Des initiatives qui montrent la voie

Il existe déjà, en Guinée, des exemples qui prouvent que ce pari est possible. À Labé, le programme Lecture Éveil travaille précisément sur cette idée : donner aux enfants le goût de la lecture et de la créativité, en dehors du cadre strictement scolaire. Ce genre d'initiative rappelle une chose simple — il ne s'agit pas d'attendre que l'État ou l'école règle la question du livre pour enfants. Des familles, des bibliothèques de quartier, des associations peuvent, dès aujourd'hui, faire de la saison des pluies une saison de lecture.


Que faire, concrètement, pendant qu'il pleut ?

Quelques pistes simples, à la portée de la plupart des familles :

Créer un coin lecture, même modeste — une natte, un coussin, une lampe — près de la fenêtre par laquelle on regarde tomber la pluie.

Privilégier des livres adaptés à l'âge de l'enfant : imagiers et contes courts pour les plus petits, romans courts et bandes dessinées pour les plus grands.

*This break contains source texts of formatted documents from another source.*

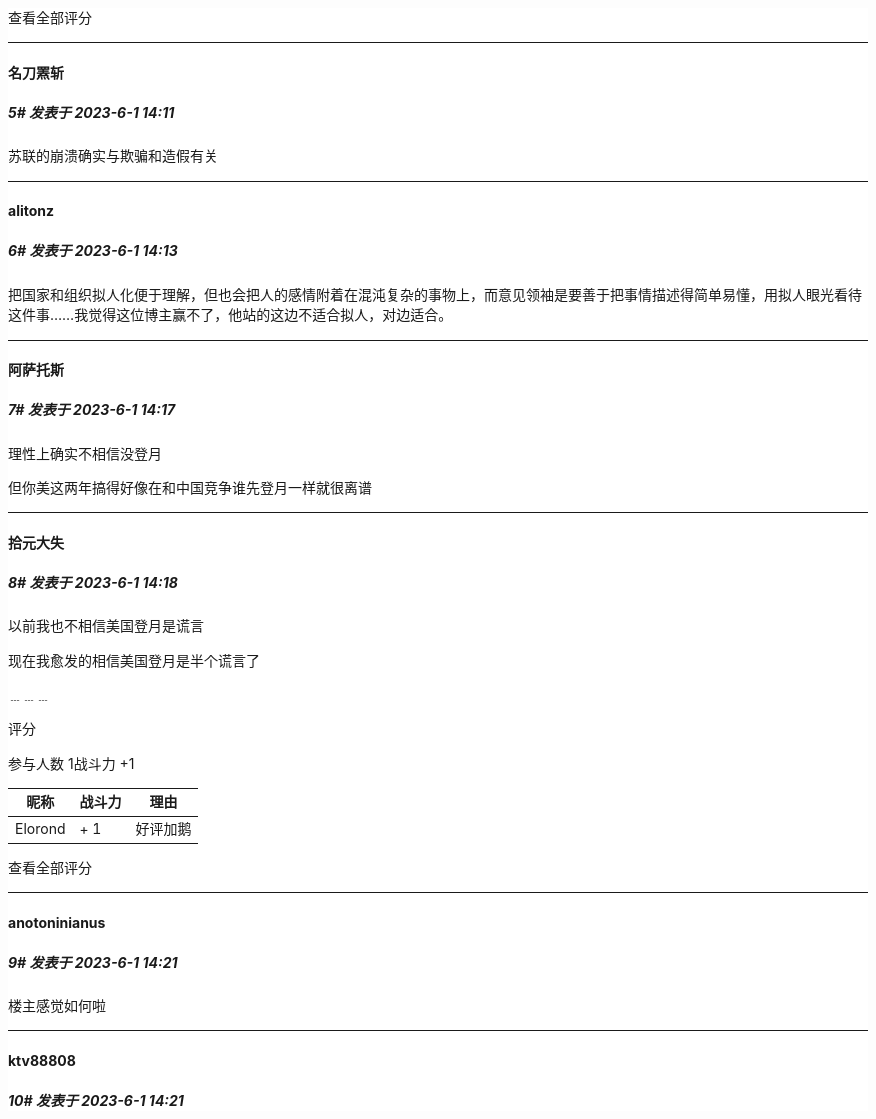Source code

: 查看全部评分

*****

####  名刀罴斩  
##### 5#       发表于 2023-6-1 14:11

苏联的崩溃确实与欺骗和造假有关

*****

####  alitonz  
##### 6#       发表于 2023-6-1 14:13

把国家和组织拟人化便于理解，但也会把人的感情附着在混沌复杂的事物上，而意见领袖是要善于把事情描述得简单易懂，用拟人眼光看待这件事……我觉得这位博主赢不了，他站的这边不适合拟人，对边适合。

*****

####  阿萨托斯  
##### 7#       发表于 2023-6-1 14:17

理性上确实不相信没登月

但你美这两年搞得好像在和中国竞争谁先登月一样就很离谱

*****

####  拾元大失  
##### 8#       发表于 2023-6-1 14:18

以前我也不相信美国登月是谎言

现在我愈发的相信美国登月是半个谎言了

﹍﹍﹍

评分

 参与人数 1战斗力 +1

|昵称|战斗力|理由|
|----|---|---|
| Elorond| + 1|好评加鹅|

查看全部评分

*****

####  anotoninianus  
##### 9#       发表于 2023-6-1 14:21

楼主感觉如何啦

*****

####  ktv88808  
##### 10#       发表于 2023-6-1 14:21
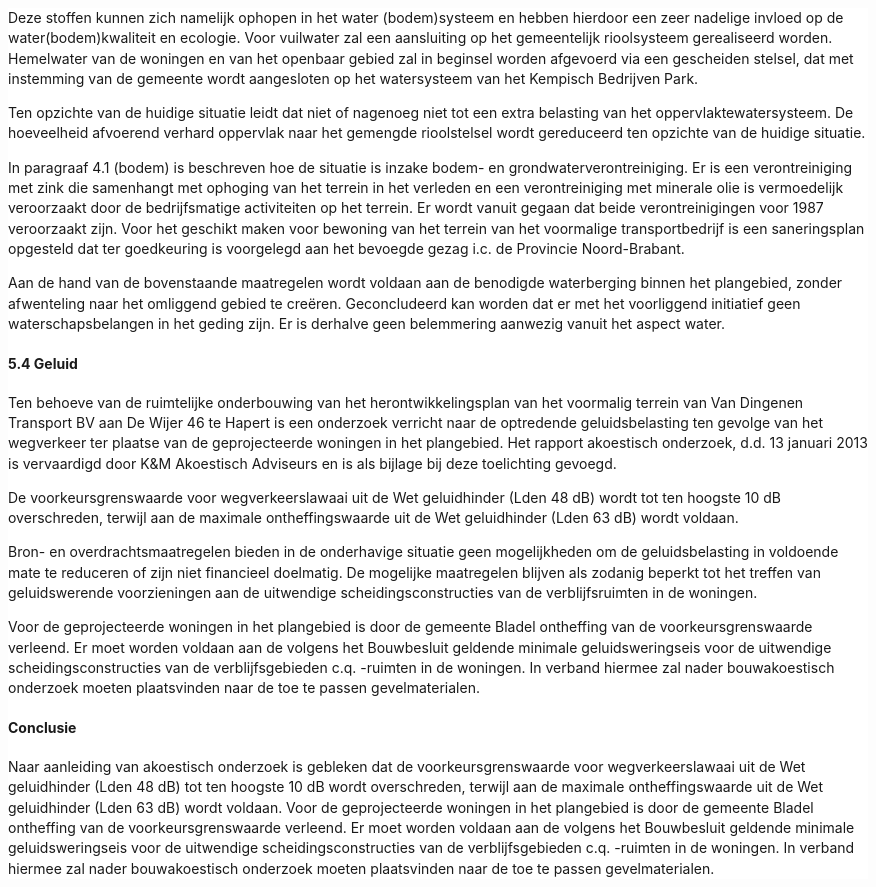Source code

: Deze stoffen kunnen zich namelijk ophopen in het water (bodem)systeem en hebben hierdoor een zeer nadelige invloed op de water(bodem)kwaliteit en ecologie. Voor vuilwater zal een aansluiting op het gemeentelijk rioolsysteem gerealiseerd worden. Hemelwater van de woningen en van het openbaar gebied zal in beginsel worden afgevoerd via een gescheiden stelsel, dat met instemming van de gemeente wordt aangesloten op het watersysteem van het Kempisch Bedrijven Park.

Ten opzichte van de huidige situatie leidt dat niet of nagenoeg niet tot een extra belasting van het oppervlaktewatersysteem. De hoeveelheid afvoerend verhard oppervlak naar het gemengde rioolstelsel wordt gereduceerd ten opzichte van de huidige situatie.

In paragraaf 4.1 (bodem) is beschreven hoe de situatie is inzake bodem- en grondwaterverontreiniging. Er is een verontreiniging met zink die samenhangt met ophoging van het terrein in het verleden en een verontreiniging met minerale olie is vermoedelijk veroorzaakt door de bedrijfsmatige activiteiten op het terrein. Er wordt vanuit gegaan dat beide verontreinigingen voor 1987 veroorzaakt zijn. Voor het geschikt maken voor bewoning van het terrein van het voormalige transportbedrijf is een saneringsplan opgesteld dat ter goedkeuring is voorgelegd aan het bevoegde gezag i.c. de Provincie Noord-Brabant.

Aan de hand van de bovenstaande maatregelen wordt voldaan aan de benodigde waterberging binnen het plangebied, zonder afwenteling naar het omliggend gebied te creëren. Geconcludeerd kan worden dat er met het voorliggend initiatief geen waterschapsbelangen in het geding zijn. Er is derhalve geen belemmering aanwezig vanuit het aspect water.

#### **5.4 Geluid**

Ten behoeve van de ruimtelijke onderbouwing van het herontwikkelingsplan van het voormalig terrein van Van Dingenen Transport BV aan De Wijer 46 te Hapert is een onderzoek verricht naar de optredende geluidsbelasting ten gevolge van het wegverkeer ter plaatse van de geprojecteerde woningen in het plangebied. Het rapport akoestisch onderzoek, d.d. 13 januari 2013 is vervaardigd door K&M Akoestisch Adviseurs en is als bijlage bij deze toelichting gevoegd.

De voorkeursgrenswaarde voor wegverkeerslawaai uit de Wet geluidhinder (Lden 48 dB) wordt tot ten hoogste 10 dB overschreden, terwijl aan de maximale ontheffingswaarde uit de Wet geluidhinder (Lden 63 dB) wordt voldaan.

Bron- en overdrachtsmaatregelen bieden in de onderhavige situatie geen mogelijkheden om de geluidsbelasting in voldoende mate te reduceren of zijn niet financieel doelmatig. De mogelijke maatregelen blijven als zodanig beperkt tot het treffen van geluidswerende voorzieningen aan de uitwendige scheidingsconstructies van de verblijfsruimten in de woningen.

Voor de geprojecteerde woningen in het plangebied is door de gemeente Bladel ontheffing van de voorkeursgrenswaarde verleend. Er moet worden voldaan aan de volgens het Bouwbesluit geldende minimale geluidsweringseis voor de uitwendige scheidingsconstructies van de verblijfsgebieden c.q. -ruimten in de woningen. In verband hiermee zal nader bouwakoestisch onderzoek moeten plaatsvinden naar de toe te passen gevelmaterialen.

#### **Conclusie**

Naar aanleiding van akoestisch onderzoek is gebleken dat de voorkeursgrenswaarde voor wegverkeerslawaai uit de Wet geluidhinder (Lden 48 dB) tot ten hoogste 10 dB wordt overschreden, terwijl aan de maximale ontheffingswaarde uit de Wet geluidhinder (Lden 63 dB) wordt voldaan. Voor de geprojecteerde woningen in het plangebied is door de gemeente Bladel ontheffing van de voorkeursgrenswaarde verleend. Er moet worden voldaan aan de volgens het Bouwbesluit geldende minimale geluidsweringseis voor de uitwendige scheidingsconstructies van de verblijfsgebieden c.q. -ruimten in de woningen. In verband hiermee zal nader bouwakoestisch onderzoek moeten plaatsvinden naar de toe te passen gevelmaterialen.
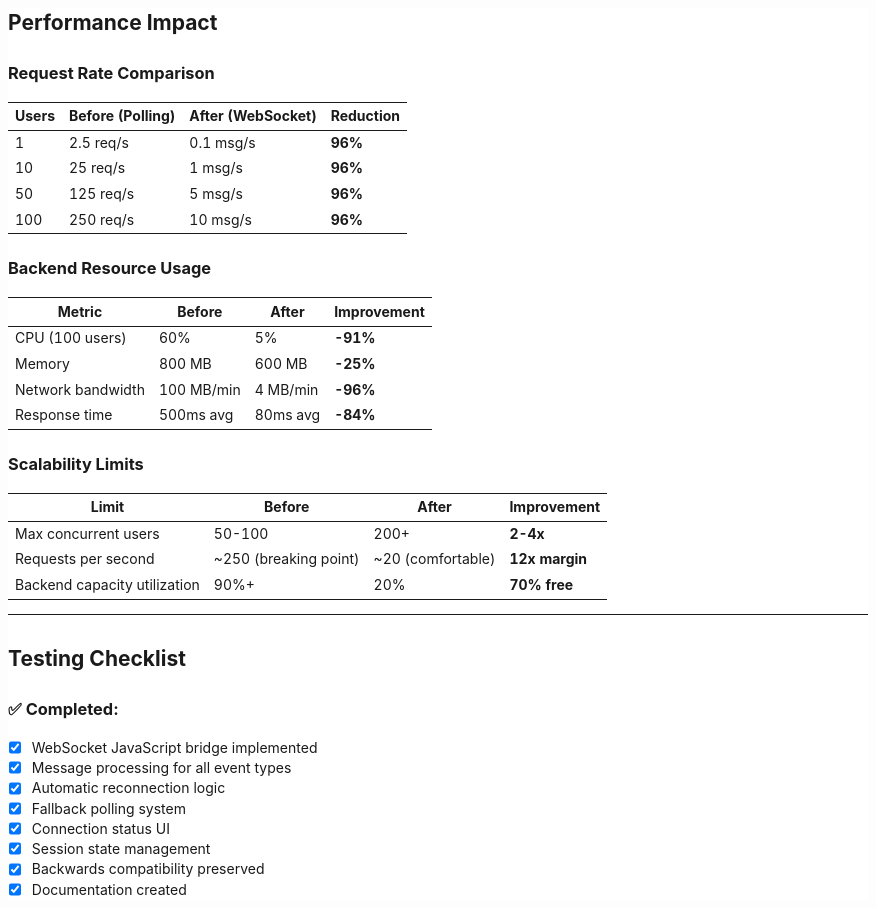 
## Performance Impact

### Request Rate Comparison

| Users | Before (Polling) | After (WebSocket) | Reduction |
|-------|------------------|-------------------|-----------|
| 1 | 2.5 req/s | 0.1 msg/s | **96%** |
| 10 | 25 req/s | 1 msg/s | **96%** |
| 50 | 125 req/s | 5 msg/s | **96%** |
| 100 | 250 req/s | 10 msg/s | **96%** |

### Backend Resource Usage

| Metric | Before | After | Improvement |
|--------|--------|-------|-------------|
| CPU (100 users) | 60% | 5% | **-91%** |
| Memory | 800 MB | 600 MB | **-25%** |
| Network bandwidth | 100 MB/min | 4 MB/min | **-96%** |
| Response time | 500ms avg | 80ms avg | **-84%** |

### Scalability Limits

| Limit | Before | After | Improvement |
|-------|--------|-------|-------------|
| Max concurrent users | 50-100 | 200+ | **2-4x** |
| Requests per second | ~250 (breaking point) | ~20 (comfortable) | **12x margin** |
| Backend capacity utilization | 90%+ | 20% | **70% free** |

---

## Testing Checklist

### ✅ Completed:
- [x] WebSocket JavaScript bridge implemented
- [x] Message processing for all event types
- [x] Automatic reconnection logic
- [x] Fallback polling system
- [x] Connection status UI
- [x] Session state management
- [x] Backwards compatibility preserved
- [x] Documentation created
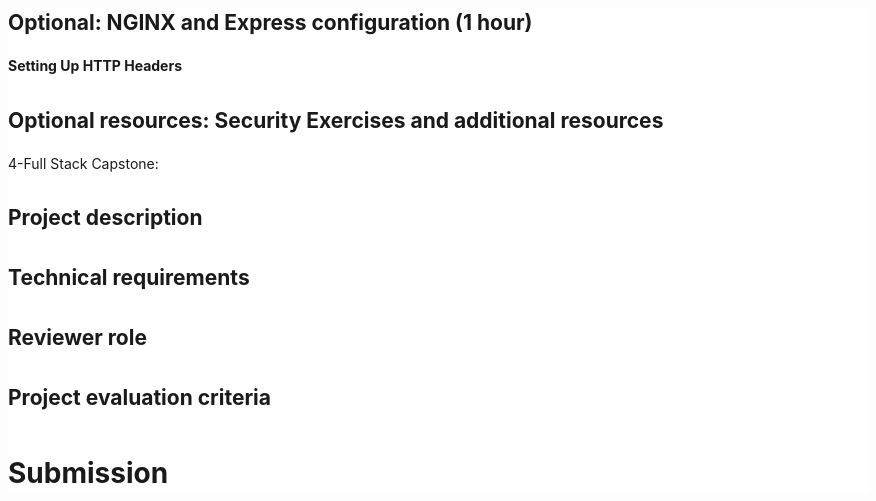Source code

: ## Optional: NGINX and Express configuration (1 hour)
**Setting Up HTTP Headers**
## Optional resources: Security Exercises and additional resources

4-Full Stack Capstone:
## Project description
## Technical requirements
## Reviewer role
## Project evaluation criteria
# Submission

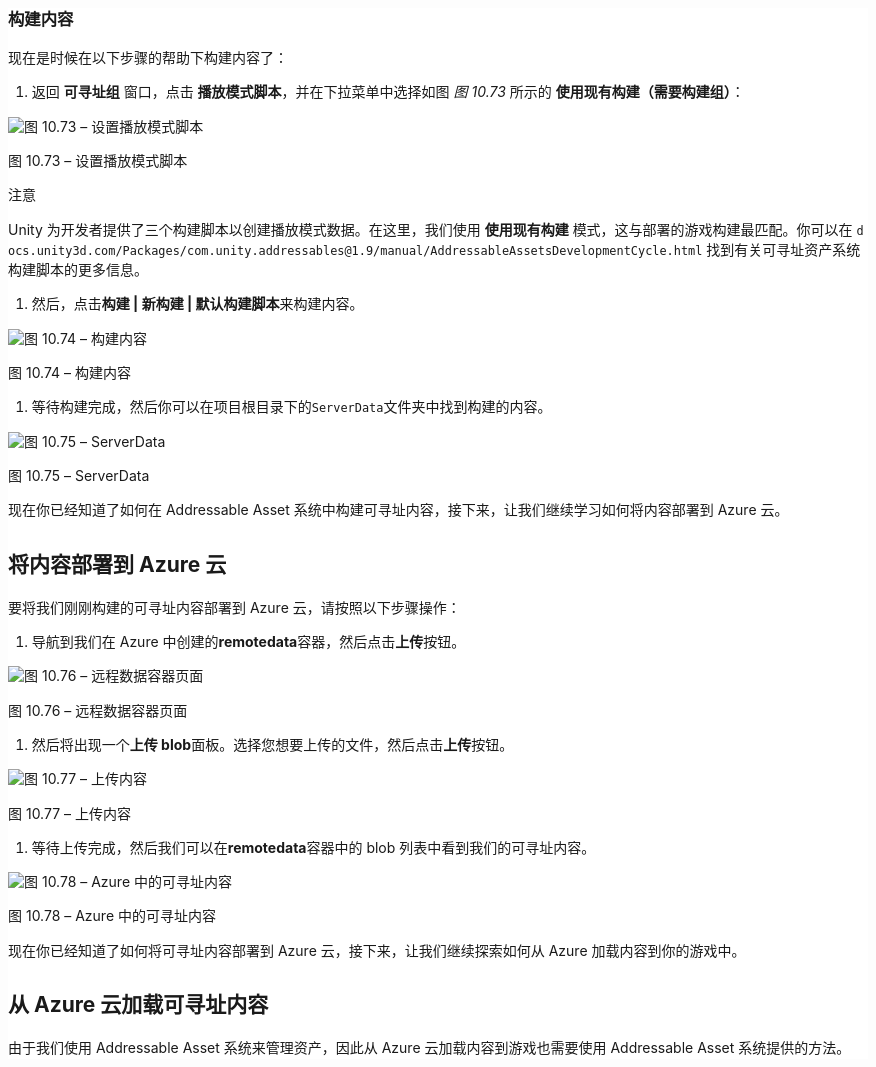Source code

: ### 构建内容

现在是时候在以下步骤的帮助下构建内容了：

1.  返回 **可寻址组** 窗口，点击 **播放模式脚本**，并在下拉菜单中选择如图 *图 10.73* 所示的 **使用现有构建（需要构建组）**：

![图 10.73 – 设置播放模式脚本](img/Figure_10.73_B17146.jpg)

图 10.73 – 设置播放模式脚本

注意

Unity 为开发者提供了三个构建脚本以创建播放模式数据。在这里，我们使用 **使用现有构建** 模式，这与部署的游戏构建最匹配。你可以在 `docs.unity3d.com/Packages/com.unity.addressables@1.9/manual/AddressableAssetsDevelopmentCycle.html` 找到有关可寻址资产系统构建脚本的更多信息。

1.  然后，点击**构建 | 新构建 | 默认构建脚本**来构建内容。

![图 10.74 – 构建内容](img/Figure_10.74_B17146.jpg)

图 10.74 – 构建内容

1.  等待构建完成，然后你可以在项目根目录下的`ServerData`文件夹中找到构建的内容。

![图 10.75 – ServerData](img/Figure_10.75_B17146.jpg)

图 10.75 – ServerData

现在你已经知道了如何在 Addressable Asset 系统中构建可寻址内容，接下来，让我们继续学习如何将内容部署到 Azure 云。

## 将内容部署到 Azure 云

要将我们刚刚构建的可寻址内容部署到 Azure 云，请按照以下步骤操作：

1.  导航到我们在 Azure 中创建的**remotedata**容器，然后点击**上传**按钮。

![图 10.76 – 远程数据容器页面](img/Figure_10.76_B17146.jpg)

图 10.76 – 远程数据容器页面

1.  然后将出现一个**上传 blob**面板。选择您想要上传的文件，然后点击**上传**按钮。

![图 10.77 – 上传内容](img/Figure_10.77_B17146.jpg)

图 10.77 – 上传内容

1.  等待上传完成，然后我们可以在**remotedata**容器中的 blob 列表中看到我们的可寻址内容。

![图 10.78 – Azure 中的可寻址内容](img/Figure_10.78_B17146.jpg)

图 10.78 – Azure 中的可寻址内容

现在你已经知道了如何将可寻址内容部署到 Azure 云，接下来，让我们继续探索如何从 Azure 加载内容到你的游戏中。

## 从 Azure 云加载可寻址内容

由于我们使用 Addressable Asset 系统来管理资产，因此从 Azure 云加载内容到游戏也需要使用 Addressable Asset 系统提供的方法。

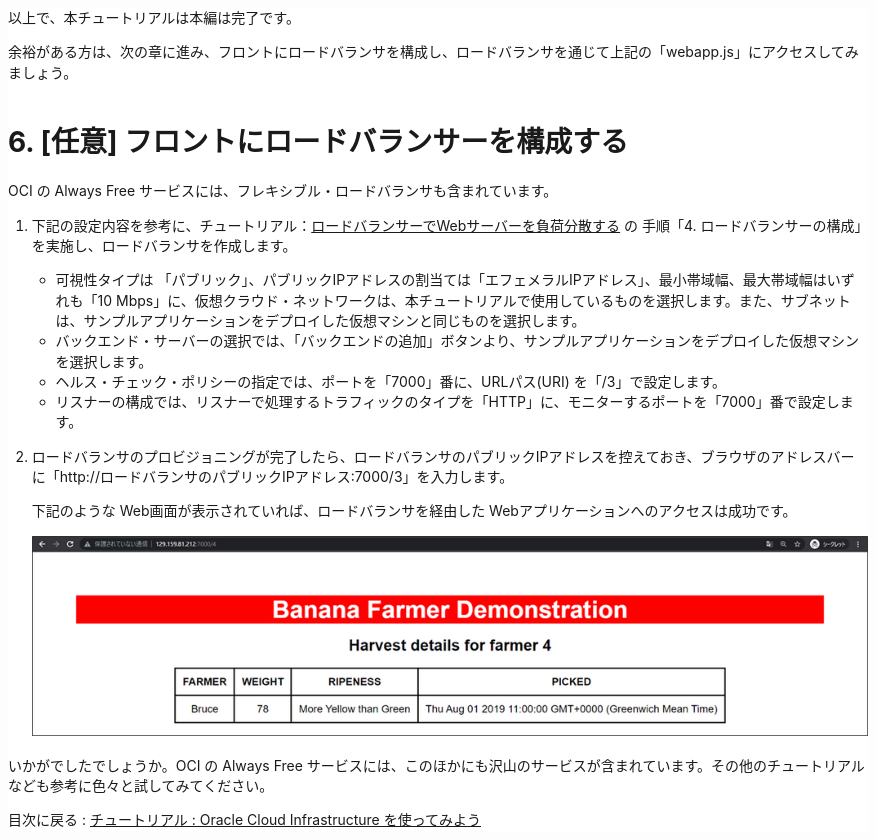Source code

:以上で、本チュートリアルは本編は完了です。

余裕がある方は、次の章に進み、フロントにロードバランサを構成し、ロードバランサを通じて上記の「webapp.js」にアクセスしてみましょう。



# 6. [任意] フロントにロードバランサーを構成する

OCI の Always Free サービスには、フレキシブル・ロードバランサも含まれています。

1. 下記の設定内容を参考に、チュートリアル：[ロードバランサーでWebサーバーを負荷分散する](/ocitutorials/intermediates/using-load-balancer/) の 手順「4. ロードバランサーの構成」を実施し、ロードバランサを作成します。
   - 可視性タイプは 「パブリック」、パブリックIPアドレスの割当ては「エフェメラルIPアドレス」、最小帯域幅、最大帯域幅はいずれも「10 Mbps」に、仮想クラウド・ネットワークは、本チュートリアルで使用しているものを選択します。また、サブネットは、サンプルアプリケーションをデプロイした仮想マシンと同じものを選択します。
   - バックエンド・サーバーの選択では、「バックエンドの追加」ボタンより、サンプルアプリケーションをデプロイした仮想マシンを選択します。
   - ヘルス・チェック・ポリシーの指定では、ポートを「7000」番に、URLパス(URI) を「/3」で設定します。
   - リスナーの構成では、リスナーで処理するトラフィックのタイプを「HTTP」に、モニターするポートを「7000」番で設定します。

2. ロードバランサのプロビジョニングが完了したら、ロードバランサのパブリックIPアドレスを控えておき、ブラウザのアドレスバーに「http://ロードバランサのパブリックIPアドレス:7000/3」を入力します。

   下記のような Web画面が表示されていれば、ロードバランサを経由した Webアプリケーションへのアクセスは成功です。

   ![image27.png](image27.png)



いかがでしたでしょうか。OCI の Always Free サービスには、このほかにも沢山のサービスが含まれています。その他のチュートリアルなども参考に色々と試してみてください。

目次に戻る : [チュートリアル : Oracle Cloud Infrastructure を使ってみよう](https://oracle-japan.github.io/ocitutorials/)

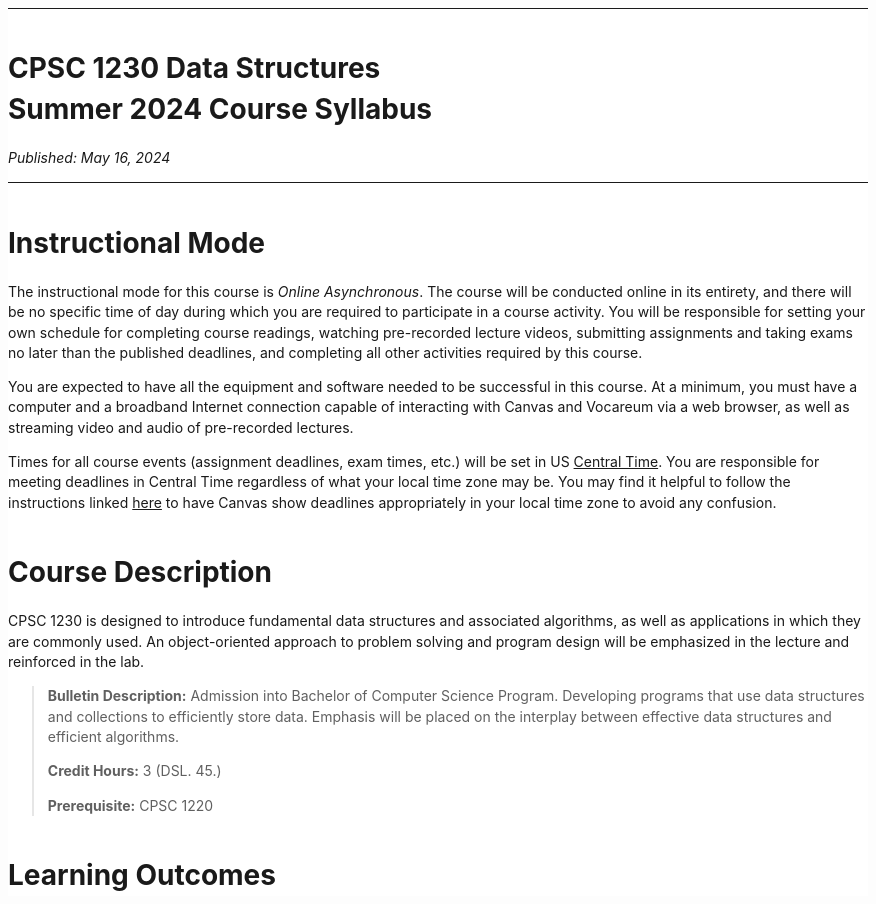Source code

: 
---

# CPSC 1230 Data Structures <br> Summer 2024 Course Syllabus

*Published: May 16, 2024*

---

# Instructional Mode

The instructional mode for this course is *Online Asynchronous*. The course will
be conducted online in its entirety, and there will be no specific time of day
during which you are required to participate in a course activity. You will be
responsible for setting your own schedule for completing course readings,
watching pre-recorded lecture videos, submitting assignments and taking exams no
later than the published deadlines, and completing all other activities required
by this course.

You are expected to have all the equipment and software needed to be successful
in this course. At a minimum, you must have a computer and a broadband Internet
connection capable of interacting with Canvas and Vocareum via a web browser, as
well as streaming video and audio of pre-recorded lectures.

Times for all course events (assignment deadlines, exam times, etc.) will be set
in US [Central Time](https://www.timeanddate.com/time/zones/ct).  You are
responsible for meeting deadlines in Central Time regardless of what your local
time zone may be. You may find it helpful to follow the instructions linked
[here](https://community.canvaslms.com/t5/Student-Guide/How-do-I-set-a-time-zone-in-my-user-account-as-a-student/ta-p/414)
to have Canvas show deadlines appropriately in your local time zone to avoid any
confusion.

# Course Description

CPSC 1230 is designed to introduce fundamental data structures and associated
algorithms, as well as applications in which they are commonly used. An
object-oriented approach to problem solving and program design will be
emphasized in the lecture and reinforced in the lab.

>**Bulletin Description:** Admission into Bachelor of Computer Science Program.
>Developing programs that use data structures and collections to efficiently
>store data. Emphasis will be placed on the interplay between effective data
>structures and efficient algorithms.
>
>**Credit Hours:** 3 (DSL. 45.)
>
>**Prerequisite:** CPSC 1220


# Learning Outcomes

Lire à voix haute, surtout pour les enfants qui ne savent pas encore lire seuls — c'est souvent le moment le plus attendu de la journée pour un enfant.

Profiter des marchés du livre d'occasion et des librairies par terre, des dons entre familles, une solution accessible même avec un petit budget. Pensez aux bibliothèques, celle du CCFG (pont du 8 novembre) et à l’intérieur du pays, que vous soyez à Nzérékoré, Guékédou, Labé, Faranah, Boké, Kamsar, Mamou, Timbi Madina, Kindia, Mali, découvrez les bibliothèques et leurs trésors.

Associer la lecture à un moment fixe, par exemple juste après la pluie ou avant le repas du soir, pour en faire une habitude plutôt qu'une exception.

Un pari sur l'avenir, posé dès maintenant

La rentrée scolaire ne se joue pas seulement le jour de la rentrée. Elle se joue un peu, chaque jour, dans les semaines qui la précèdent — et la saison des pluies, avec ses heures forcées à la maison, offre justement ce temps rare et précieux. Plutôt que de la subir comme une contrainte climatique, autant en faire une alliée : celle qui aura donné à un enfant, avant même de reprendre le chemin de l'école, l'envie d'ouvrir un livre.